Irish Abortion Vote Further Tests Generational Change: QuickTake
(Bloomberg) -- Ireland has long had one of the most restrictive abortion laws in the Western world. On May 25, voters will decide whether to dial it back. A vote to change the Irish Constitution would be the latest indication of social change in a nation where the teachings of the Catholic Church once held sway.
1. What is Ireland’s current law on abortion?
Abortions are prohibited unless the pregnancy "poses a real and substantial risk to the life of the mother," which has been construed to include the risk of her committing suicide. Women are permitted to seek information on abortion services in other European Union countries and can travel to other countries to have an abortion. In practice, most women who choose to terminate pregnancies do so by going to England or Wales. Some 3,265 Irish residents had an abortion in the U.K. in 2016, according to its health ministry.
2. What prompted Ireland to rethink the law?
Prime Minister Leo Varadkar, who at 39 (and the gay son of an Indian immigrant) represents something of a new way of thinking, decided to take on the issue after assuming office last year. In a sign of liberalizing social values, Ireland in 2015 became the first country to legalize same-sex marriage by a public vote. The case of Savita Halappanavar, who died in 2012 of septicemia after doctors decided not to terminate her pregnancy, also continues to influence the views of many Irish.
3. Why is a referendum needed?
The law on abortion is enshrined in Ireland’s Constitution, which can be changed only by referendum. As a result of the Eighth Amendment to the Constitution, which was overwhelmingly passed in 1983, the state “acknowledges the right to life of the unborn” and gives the unborn "equal right to life as the mother." Abortion was illegal even before that referendum, but pressure groups pushed for a constitutional amendment in part to prevent courts allowing abortion with a ruling similar to Roe v. Wade in the U.S. There was also a concern that Ireland’s membership in the EU might result in a push to repeal anti-abortion laws. The amendment, backed by 67 percent of voters in the 1983 referendum, has become a touchstone for pro-abortion campaigners, whose catchphrase is, “Repeal the Eighth."

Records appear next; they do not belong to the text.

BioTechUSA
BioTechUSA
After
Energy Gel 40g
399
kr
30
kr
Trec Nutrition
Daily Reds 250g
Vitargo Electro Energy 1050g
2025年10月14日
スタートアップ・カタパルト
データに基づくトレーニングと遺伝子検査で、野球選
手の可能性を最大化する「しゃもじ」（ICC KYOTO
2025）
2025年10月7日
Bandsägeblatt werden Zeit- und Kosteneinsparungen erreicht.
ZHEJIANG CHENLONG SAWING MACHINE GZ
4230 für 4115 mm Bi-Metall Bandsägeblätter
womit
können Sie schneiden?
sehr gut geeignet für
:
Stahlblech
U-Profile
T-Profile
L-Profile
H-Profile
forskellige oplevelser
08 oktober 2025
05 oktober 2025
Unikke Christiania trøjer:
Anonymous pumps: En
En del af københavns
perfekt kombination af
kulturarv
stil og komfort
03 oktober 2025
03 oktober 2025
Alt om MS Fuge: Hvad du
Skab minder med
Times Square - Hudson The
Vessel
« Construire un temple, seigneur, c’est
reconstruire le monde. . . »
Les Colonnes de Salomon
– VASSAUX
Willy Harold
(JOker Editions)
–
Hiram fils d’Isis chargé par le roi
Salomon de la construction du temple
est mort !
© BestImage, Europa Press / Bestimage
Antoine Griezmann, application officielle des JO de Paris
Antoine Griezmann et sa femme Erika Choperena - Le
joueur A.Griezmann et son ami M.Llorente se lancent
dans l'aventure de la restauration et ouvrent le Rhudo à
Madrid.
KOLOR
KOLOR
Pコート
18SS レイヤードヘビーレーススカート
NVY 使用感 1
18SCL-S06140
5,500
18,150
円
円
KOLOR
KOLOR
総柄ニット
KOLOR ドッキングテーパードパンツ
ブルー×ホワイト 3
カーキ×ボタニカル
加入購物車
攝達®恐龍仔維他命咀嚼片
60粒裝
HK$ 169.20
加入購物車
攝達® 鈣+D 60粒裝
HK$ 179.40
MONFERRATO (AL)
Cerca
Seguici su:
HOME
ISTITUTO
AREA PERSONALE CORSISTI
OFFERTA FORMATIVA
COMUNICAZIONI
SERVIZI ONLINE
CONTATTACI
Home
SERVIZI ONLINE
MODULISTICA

4. What will the referendum ask of voters?
It proposes removing the current language on abortion and replacing it with one sentence: “Provision may be made in law for regulation of termination of a pregnancy.” Essentially, it would give legislators power to regulate abortion in Ireland, without specifying what a new law would look like. Anti-abortion campaigners warn that the lack of specific language means a “Yes” vote could ultimately lead to terminations on demand.
5. Could that really happen?
The government says no. It points to specific legislation it has proposed, which would allow abortion up to 12 weeks into pregnancy and only in very limited circumstances -- such as a fatal fetal abnormality -- after that. If the referendum results in the repeal of the eighth amendment, parliament would consider the government’s proposals.

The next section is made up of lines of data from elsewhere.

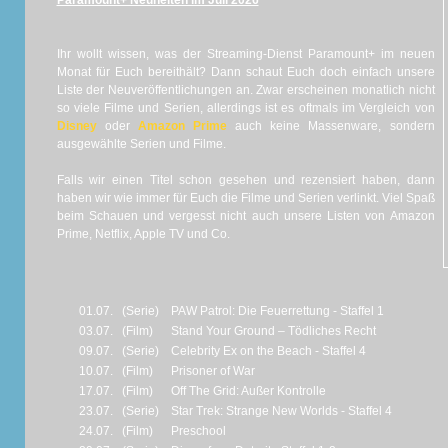
Paramount+ Neuheiten im Juli 2026
Ihr wollt wissen, was der Streaming-Dienst Paramount+ im neuen
Monat für Euch bereithält? Dann schaut Euch doch einfach unsere
Liste der Neuveröffentlichungen an. Zwar erscheinen monatlich nicht
so viele Filme und Serien, allerdings ist es oftmals im Vergleich von
Disney
oder
Amazon Prime
auch keine Massenware, sondern
ausgewählte Serien und Filme.
Falls wir einen Titel schon gesehen und rezensiert haben, dann
haben wir wie immer für Euch die Filme und Serien verlinkt. Viel Spaß
beim Schauen und vergesst nicht auch unsere Listen von Amazon
Prime, Netflix, Apple TV und Co.
01.07.
(Serie)
PAW Patrol: Die Feuerrettung - Staffel 1
03.07.
(Film)
Stand Your Ground – Tödliches Recht
09.07.
(Serie)
Celebrity Ex on the Beach - Staffel 4
10.07.
(Film)
Prisoner of War
17.07.
(Film)
Off The Grid: Außer Kontrolle
23.07.
(Serie)
Star Trek: Strange New Worlds - Staffel 4
24.07.
(Film)
Preschool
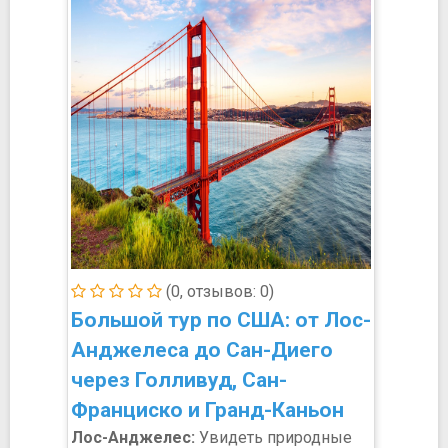
(0, отзывов: 0)
Большой тур по США: от Лос-
Анджелеса до Сан-Диего
через Голливуд, Сан-
Франциско и Гранд-Каньон
Лос-Анджелес:
Увидеть природные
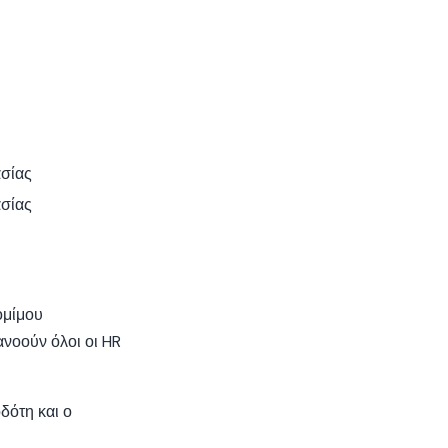
σίας
σίας
ομίμου
ανοούν όλοι οι HR
δότη και ο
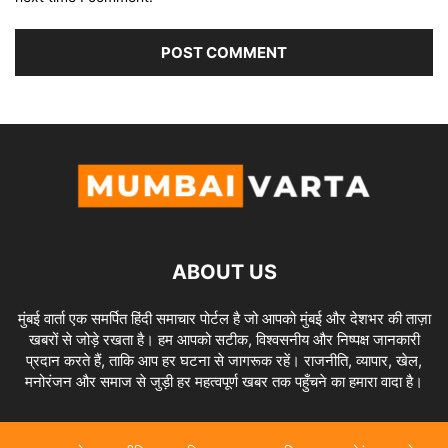
ABOUT US
मुंबई वार्ता एक समर्पित हिंदी समाचार पोर्टल है जो आपको मुंबई और देशभर की ताज़ा
खबरों से जोड़े रखता है। हम आपको सटीक, विश्वसनीय और निष्पक्ष जानकारी
प्रदान करते हैं, ताकि आप हर घटना से जागरूक रहें। राजनीति, व्यापार, खेल,
मनोरंजन और समाज से जुड़ी हर महत्वपूर्ण खबर तक पहुँचने का हमारा वादा है।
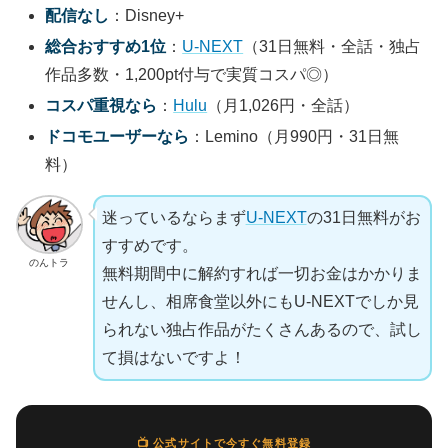
配信なし
：Disney+
総合おすすめ1位
：
U-NEXT
（31日無料・全話・独占
作品多数・1,200pt付与で実質コスパ◎）
コスパ重視なら
：
Hulu
（月1,026円・全話）
ドコモユーザーなら
：Lemino（月990円・31日無
料）
迷っているならまず
U-NEXT
の31日無料がお
すすめです。
のんトラ
無料期間中に解約すれば一切お金はかかりま
せんし、相席食堂以外にもU-NEXTでしか見
られない独占作品がたくさんあるので、試し
て損はないですよ！
📺 公式サイトで今すぐ無料登録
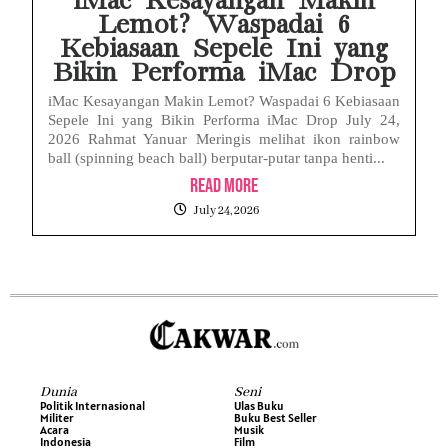
iMac Kesayangan Makin
Lemot? Waspadai 6
Kebiasaan Sepele Ini yang
Bikin Performa iMac Drop
iMac Kesayangan Makin Lemot? Waspadai 6 Kebiasaan
Sepele Ini yang Bikin Performa iMac Drop July 24,
2026 Rahmat Yanuar Meringis melihat ikon rainbow
ball (spinning beach ball) berputar-putar tanpa henti...
Read More
July 24, 2026
Dunia
Seni
Politik Internasional
Ulas Buku
Militer
Buku Best Seller
Acara
Musik
Indonesia
Film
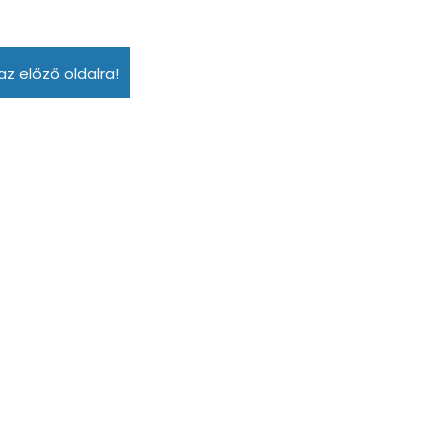
az előző oldalra!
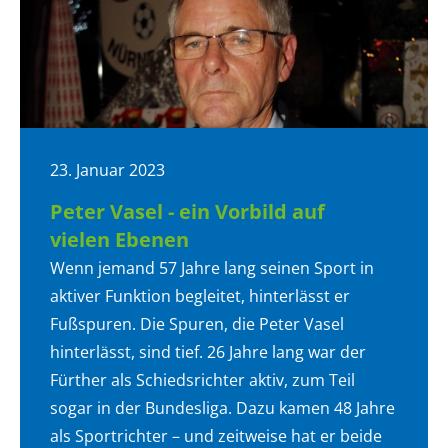
23. Januar 2023
Peter Vasel - ein Vorbild auf
vielen Ebenen
Wenn jemand 57 Jahre lang seinen Sport in
aktiver Funktion begleitet, hinterlässt er
Fußspuren. Die Spuren, die Peter Vasel
hinterlässt, sind tief. 26 Jahre lang war der
Fürther als Schiedsrichter aktiv, zum Teil
sogar in der Bundesliga. Dazu kamen 48 Jahre
als Sportrichter – und zeitweise hat er beide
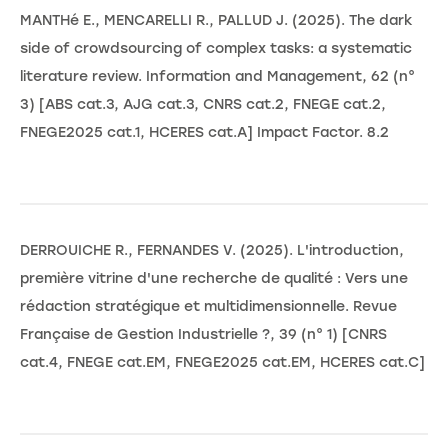
MANTHé E., MENCARELLI R., PALLUD J. (2025). The dark
side of crowdsourcing of complex tasks: a systematic
literature review. Information and Management, 62 (n°
3) [ABS cat.3, AJG cat.3, CNRS cat.2, FNEGE cat.2,
FNEGE2025 cat.1, HCERES cat.A] Impact Factor. 8.2
DERROUICHE R., FERNANDES V. (2025). L'introduction,
première vitrine d'une recherche de qualité : Vers une
rédaction stratégique et multidimensionnelle. Revue
Française de Gestion Industrielle ?, 39 (n° 1) [CNRS
cat.4, FNEGE cat.EM, FNEGE2025 cat.EM, HCERES cat.C]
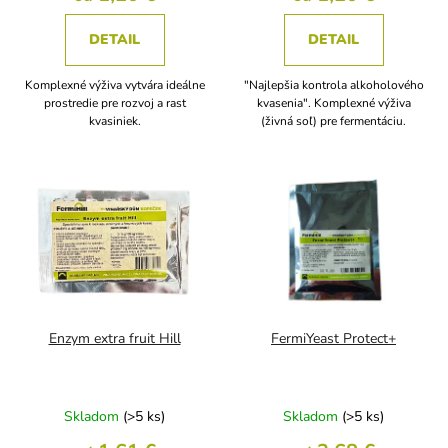
DETAIL
DETAIL
Komplexné výživa vytvára ideálne
"Najlepšia kontrola alkoholového
prostredie pre rozvoj a rast
kvasenia". Komplexné výživa
kvasiniek.
(živná soľ) pre fermentáciu.
Enzym extra fruit Hill
FermiYeast Protect+
Skladom
(>5 ks)
Skladom
(>5 ks)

6. What do the polls indicate?
That voters favor repeal, although the margin is tightening as the referendum nears. About 44 percent of the electorate plan to vote yes, and about 32 percent no, The Irish Times reported on May 17. That poll suggests the gap has narrowed by 7 percentage points in a month. The referendum is arguably the most emotive issue in the country at present, and neither side is taking the result for granted.
7. What’s happening in the campaign?
The referendum campaign gained international headlines after both Alphabet Inc.’s Google and Facebook Inc. moved to clamp down on advertising tied to the referendum. Still smarting from accusations of unfairly influencing recent elections around the globe, Facebook has banned referendum ads originating from outside Ireland while Google has stopped carrying all campaign ads on its network.
8. What will the result say about Ireland?
If passed, the referendum will likely be seen as further evidence of a generational and social change. Ireland was traditionally a conservative country, where the Catholic Church wielded enormous power: The constitution refers to the “Most Holy Trinity” as the source of “all authority.” The church’s power began to break down in the 1990s amid a series of scandals, and today Ireland is seen as one of the more progressive countries in Europe.